__TASK TO CARRY OUT__.
Search the listing for the string "becoming" and copy every line that contains it.
═════ INPUT
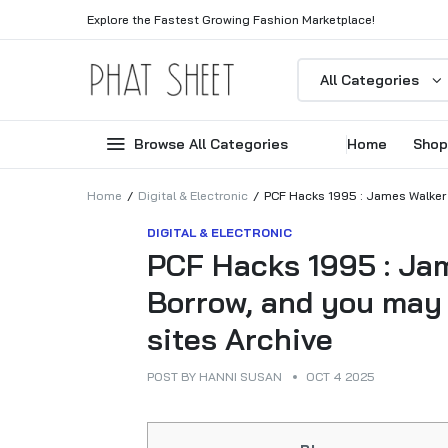
Explore the Fastest Growing Fashion Marketplace!
All Categories
Browse All Categories
Home
Shop
Home
Digital & Electronic
PCF Hacks 1995 : James Walker :
DIGITAL & ELECTRONIC
PCF Hacks 1995 : Jam
Borrow, and you may 
sites Archive
POST BY
HANNI SUSAN
OCT 4 2025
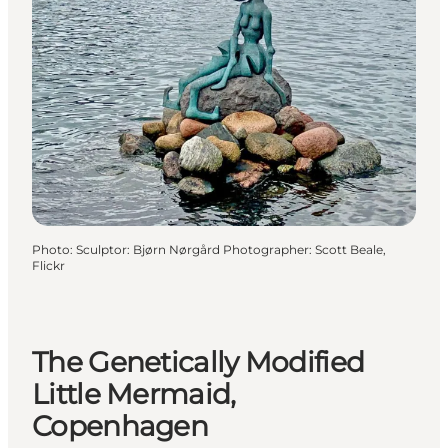
Photo
:
Sculptor: Bjørn Nørgård Photographer: Scott Beale,
Flickr
The Genetically Modified
Little Mermaid,
Copenhagen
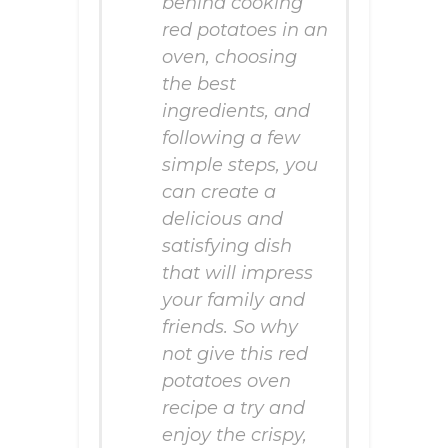
behind cooking
red potatoes in an
oven, choosing
the best
ingredients, and
following a few
simple steps, you
can create a
delicious and
satisfying dish
that will impress
your family and
friends. So why
not give this red
potatoes oven
recipe a try and
enjoy the crispy,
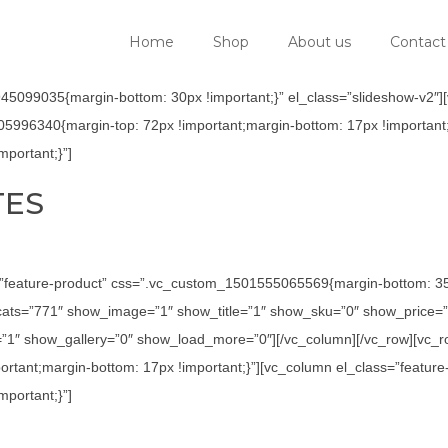
Home
Shop
About us
Contact
5099035{margin-bottom: 30px !important;}” el_class=”slideshow-v2″][v
05996340{margin-top: 72px !important;margin-bottom: 17px !important;
portant;}”]
TES
=”feature-product” css=”.vc_custom_1501555065569{margin-bottom: 35p
ats=”771″ show_image=”1″ show_title=”1″ show_sku=”0″ show_price=”
1″ show_gallery=”0″ show_load_more=”0″][/vc_column][/vc_row][vc_row
tant;margin-bottom: 17px !important;}”][vc_column el_class=”feature
portant;}”]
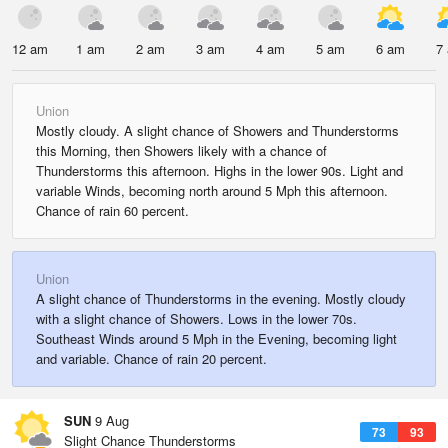
12 am
1 am
2 am
3 am
4 am
5 am
6 am
7
Union
Mostly cloudy. A slight chance of Showers and Thunderstorms
this Morning, then Showers likely with a chance of
Thunderstorms this afternoon. Highs in the lower 90s. Light and
variable Winds, becoming north around 5 Mph this afternoon.
Chance of rain 60 percent.
Union
A slight chance of Thunderstorms in the evening. Mostly cloudy
with a slight chance of Showers. Lows in the lower 70s.
Southeast Winds around 5 Mph in the Evening, becoming light
and variable. Chance of rain 20 percent.
SUN
9 Aug
73
93
Slight Chance Thunderstorms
══════════
__ANSWER FOR THIS EXERCISE__.
variable Winds, becoming north around 5 Mph this afternoon.
Southeast Winds around 5 Mph in the Evening, becoming light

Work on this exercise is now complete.